[Items from a dataset]
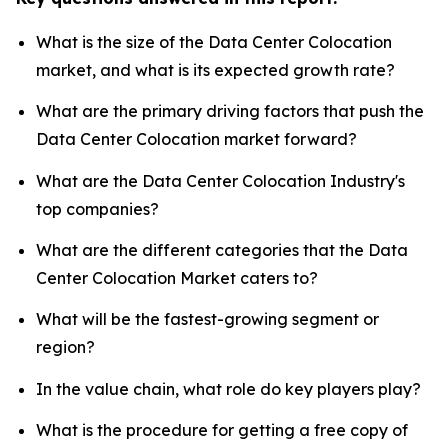
What is the size of the Data Center Colocation
market, and what is its expected growth rate?
What are the primary driving factors that push the
Data Center Colocation market forward?
What are the Data Center Colocation Industry's
top companies?
What are the different categories that the Data
Center Colocation Market caters to?
What will be the fastest-growing segment or
region?
In the value chain, what role do key players play?
What is the procedure for getting a free copy of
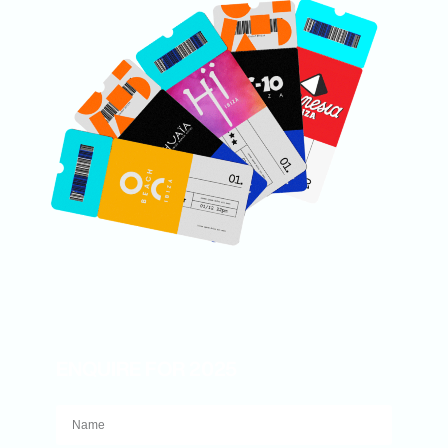
ENQUIRE FOR 2025
Name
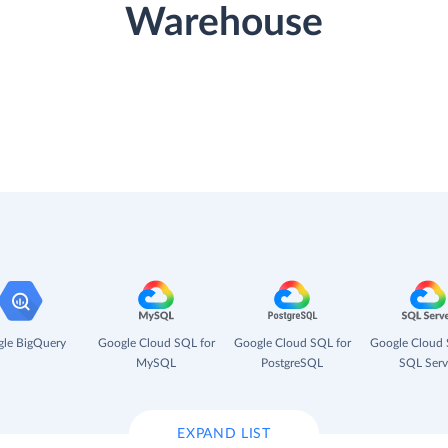
Warehouse
le BigQuery
Google Cloud SQL for
Google Cloud SQL for
Google Cloud 
MySQL
PostgreSQL
SQL Serv
EXPAND LIST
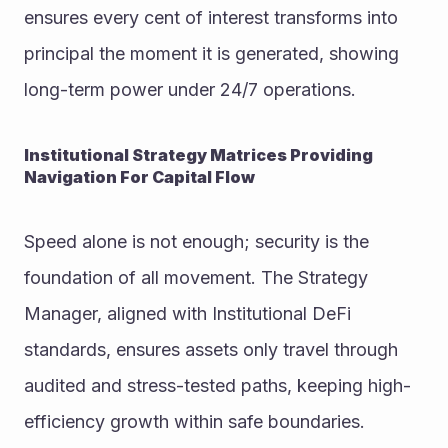
ensures every cent of interest transforms into 
principal the moment it is generated, showing 
long-term power under 24/7 operations.
Institutional Strategy Matrices Providing 
Navigation For Capital Flow
Speed alone is not enough; security is the 
foundation of all movement. The Strategy 
Manager, aligned with Institutional DeFi 
standards, ensures assets only travel through 
audited and stress-tested paths, keeping high-
efficiency growth within safe boundaries.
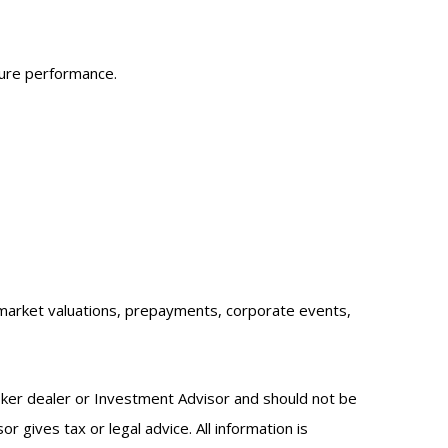
ture performance.
sk, market valuations, prepayments, corporate events,
oker dealer or Investment Advisor and should not be
gives tax or legal advice. All information is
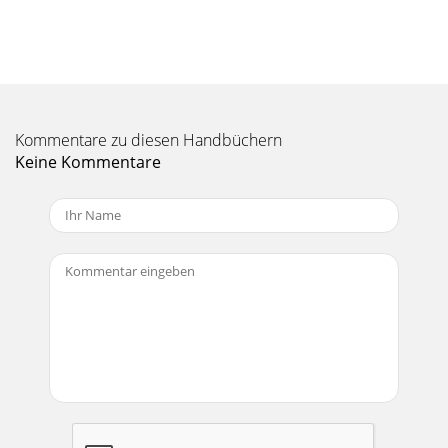
Manual-18Monoing the Low FrequencyOutputsIt is now
possible to mono the Low Frequency Outputs ofthe AC 23
by an internal jumper modification. This req
Seite 11 - Time Delay Adjustment Using
Manual-2FRONT PANEL: STEREO 2-WAY
CONFIGURATIONObserve the labels screened above the
Kommentare zu diesen Handbüchern
controls for stereo operation.NOTE: In the 2-Way mode, the
AC 23
Keine Kommentare
Seite 12 - Manual-12
Manual-3Observe the labels above the Inputs and Outputs
for Stereo operation.햲 CHANNEL 1 INPUT: These ¼" Inputs
accept either balanced TRS (tip-
Seite 13 - Manual-13
Manual-4FRONT PANEL: STEREO 3-WAY
CONFIGURATIONObserve the labels screened above the
controls for stereo operation.햲 POWER switch: Two
guesses.햳 POWER
Seite 14 - Manual-14
Manual-5REAR PANEL: STEREO 3-WAY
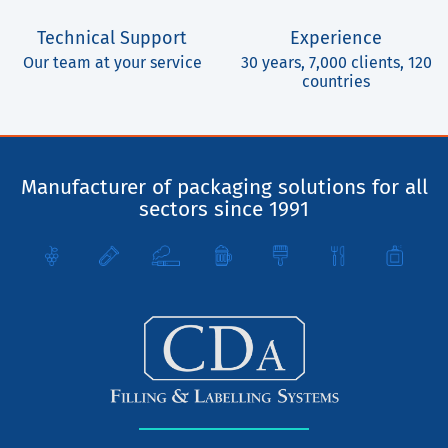
Technical Support
Experience
Our team at your service
30 years, 7,000 clients, 120
countries
Manufacturer of packaging solutions for all
sectors since 1991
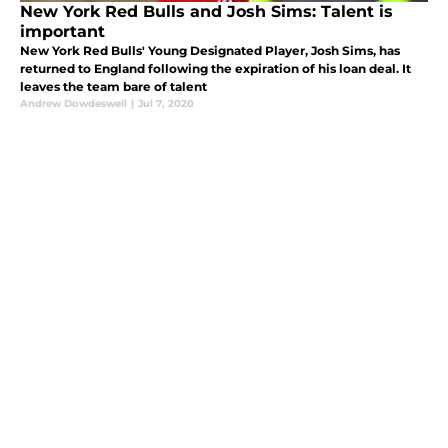
New York Red Bulls and Josh Sims: Talent is
important
New York Red Bulls' Young Designated Player, Josh Sims, has
returned to England following the expiration of his loan deal. It
leaves the team bare of talent
Andrew Dowdeswell
|
Jul 7, 2020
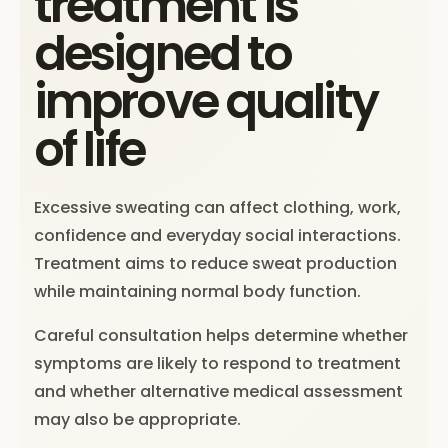
treatment is
designed to
improve quality
of life
Excessive sweating can affect clothing, work,
confidence and everyday social interactions.
Treatment aims to reduce sweat production
while maintaining normal body function.
Careful consultation helps determine whether
symptoms are likely to respond to treatment
and whether alternative medical assessment
may also be appropriate.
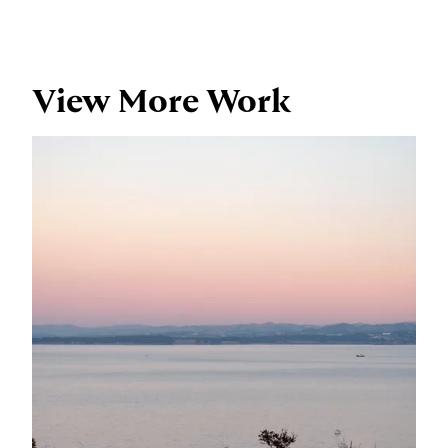
View More Work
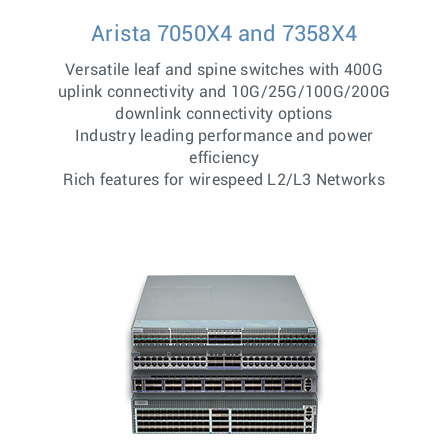
Arista 7050X4 and 7358X4
Versatile leaf and spine switches with 400G
uplink connectivity and 10G/25G/100G/200G
downlink connectivity options
Industry leading performance and power
efficiency
Rich features for wirespeed L2/L3 Networks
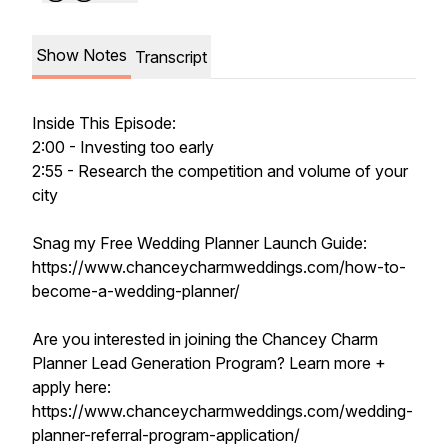
Show Notes
Transcript
Inside This Episode:
2:00 - Investing too early
2:55 - Research the competition and volume of your
city
Snag my Free Wedding Planner Launch Guide:
https://www.chanceycharmweddings.com/how-to-
become-a-wedding-planner/
Are you interested in joining the Chancey Charm
Planner Lead Generation Program? Learn more +
apply here:
https://www.chanceycharmweddings.com/wedding-
planner-referral-program-application/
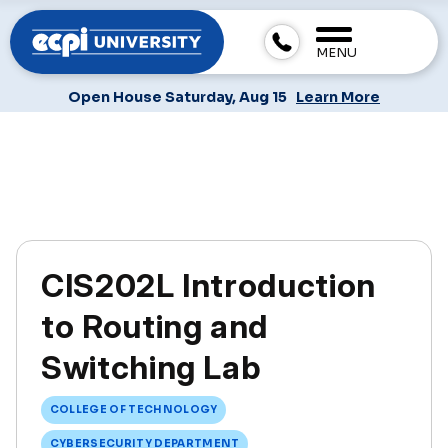
MENU
Open House Saturday, Aug 15
Learn More
CIS202L Introduction
to Routing and
Switching Lab
COLLEGE OF TECHNOLOGY
CYBERSECURITY DEPARTMENT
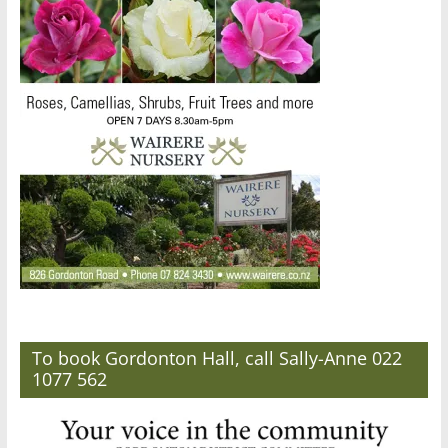
To book Gordonton Hall, call Sally-Anne 022
1077 562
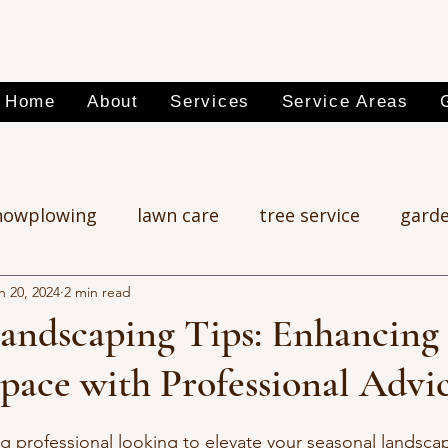
Home
About
Services
Service Areas
nowplowing
lawn care
tree service
garde
n 20, 2024
2 min read
Landscaping Tips: Enhancing
pace with Professional Advi
g professional looking to elevate your seasonal landsc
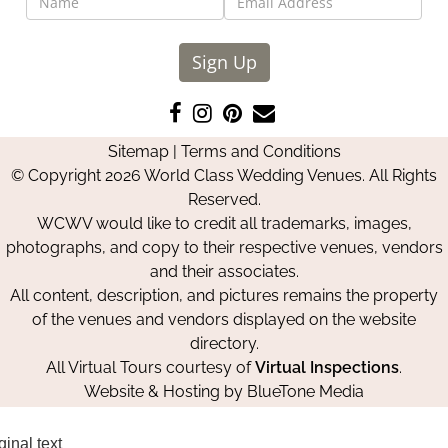
Sign Up
Like
Follow
Pin
Contact
us
us
us
Us
Sitemap
|
Terms and Conditions
on
on
on
© Copyright 2026 World Class Wedding Venues. All Rights
Facebook
Instagram
Pinterest
Reserved.
WCWV would like to credit all trademarks, images,
photographs, and copy to their respective venues, vendors
and their associates.
All content, description, and pictures remains the property
of the venues and vendors displayed on the website
directory.
All Virtual Tours courtesy of
Virtual Inspections
.
Website & Hosting by
BlueTone Media
ginal text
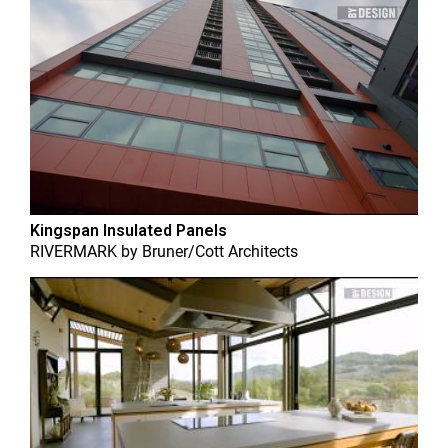
Kingspan Insulated Panels
RIVERMARK
by
Bruner/Cott Architects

### [YOUR TASK]
Line by line, restate the data above exactly as it stands, minus the pictures.

### [SOLUTION FOR THIS TASK]
What is the size of the Data Center Colocation
market, and what is its expected growth rate?
What are the primary driving factors that push the
Data Center Colocation market forward?
What are the Data Center Colocation Industry's
top companies?
What are the different categories that the Data
Center Colocation Market caters to?
What will be the fastest-growing segment or
region?
In the value chain, what role do key players play?
What is the procedure for getting a free copy of
ENQUIRE FOR 2025
Name
Warehouse
le BigQuery
Google Cloud SQL for
Google Cloud SQL for
Google Cloud 
MySQL
PostgreSQL
SQL Serv
EXPAND LIST
ensures every cent of interest transforms into 
principal the moment it is generated, showing 
long-term power under 24/7 operations.
Institutional Strategy Matrices Providing 
Navigation For Capital Flow
Speed alone is not enough; security is the 
foundation of all movement. The Strategy 
Manager, aligned with Institutional DeFi 
standards, ensures assets only travel through 
audited and stress-tested paths, keeping high-
efficiency growth within safe boundaries.
ture performance.
sk, market valuations, prepayments, corporate events,
oker dealer or Investment Advisor and should not be
gives tax or legal advice. All information is
Manual-18Monoing the Low FrequencyOutputsIt is now
possible to mono the Low Frequency Outputs ofthe AC 23
by an internal jumper modification. This req
Seite 11 - Time Delay Adjustment Using
Manual-2FRONT PANEL: STEREO 2-WAY
CONFIGURATIONObserve the labels screened above the
Kommentare zu diesen Handbüchern
controls for stereo operation.NOTE: In the 2-Way mode, the
AC 23
Keine Kommentare
Seite 12 - Manual-12
Manual-3Observe the labels above the Inputs and Outputs
for Stereo operation.햲 CHANNEL 1 INPUT: These ¼" Inputs
accept either balanced TRS (tip-
Seite 13 - Manual-13
Manual-4FRONT PANEL: STEREO 3-WAY
CONFIGURATIONObserve the labels screened above the
controls for stereo operation.햲 POWER switch: Two
guesses.햳 POWER
Seite 14 - Manual-14
Manual-5REAR PANEL: STEREO 3-WAY
Technical Support
Experience
Our team at your service
30 years, 7,000 clients, 120
countries
Manufacturer of packaging solutions for all
sectors since 1991
New York Red Bulls and Josh Sims: Talent is
important
New York Red Bulls' Young Designated Player, Josh Sims, has
returned to England following the expiration of his loan deal. It
leaves the team bare of talent
Andrew Dowdeswell
|
Jul 7, 2020
treatment is
designed to
improve quality
of life
Excessive sweating can affect clothing, work,
confidence and everyday social interactions.
Treatment aims to reduce sweat production
while maintaining normal body function.
Careful consultation helps determine whether
symptoms are likely to respond to treatment
and whether alternative medical assessment
may also be appropriate.
View More Work
Arista 7050X4 and 7358X4
Versatile leaf and spine switches with 400G
uplink connectivity and 10G/25G/100G/200G
downlink connectivity options
Industry leading performance and power
efficiency
Rich features for wirespeed L2/L3 Networks
Show Notes
Transcript
Inside This Episode:
2:00 - Investing too early
2:55 - Research the competition and volume of your
city
Snag my Free Wedding Planner Launch Guide:
https://www.chanceycharmweddings.com/how-to-
become-a-wedding-planner/
Are you interested in joining the Chancey Charm
Planner Lead Generation Program? Learn more +
apply here:
https://www.chanceycharmweddings.com/wedding-
planner-referral-program-application/
MENU
Open House Saturday, Aug 15
Learn More
CIS202L Introduction
to Routing and
Switching Lab
COLLEGE OF TECHNOLOGY
CYBERSECURITY DEPARTMENT
To book Gordonton Hall, call Sally-Anne 022
1077 562
Home
About
Services
Service Areas
nowplowing
lawn care
tree service
garde
n 20, 2024
2 min read
Landscaping Tips: Enhancing
pace with Professional Advi
g professional looking to elevate your seasonal landsc
Sign Up
Like
Follow
Pin
Contact
us
us
us
Us
Sitemap
|
Terms and Conditions
on
on
on
© Copyright 2026 World Class Wedding Venues. All Rights
Facebook
Instagram
Pinterest
Reserved.
WCWV would like to credit all trademarks, images,
photographs, and copy to their respective venues, vendors
and their associates.
All content, description, and pictures remains the property
of the venues and vendors displayed on the website
directory.
All Virtual Tours courtesy of
Virtual Inspections
.
Website & Hosting by
BlueTone Media
ginal text
Kingspan Insulated Panels
RIVERMARK
by
Bruner/Cott Architects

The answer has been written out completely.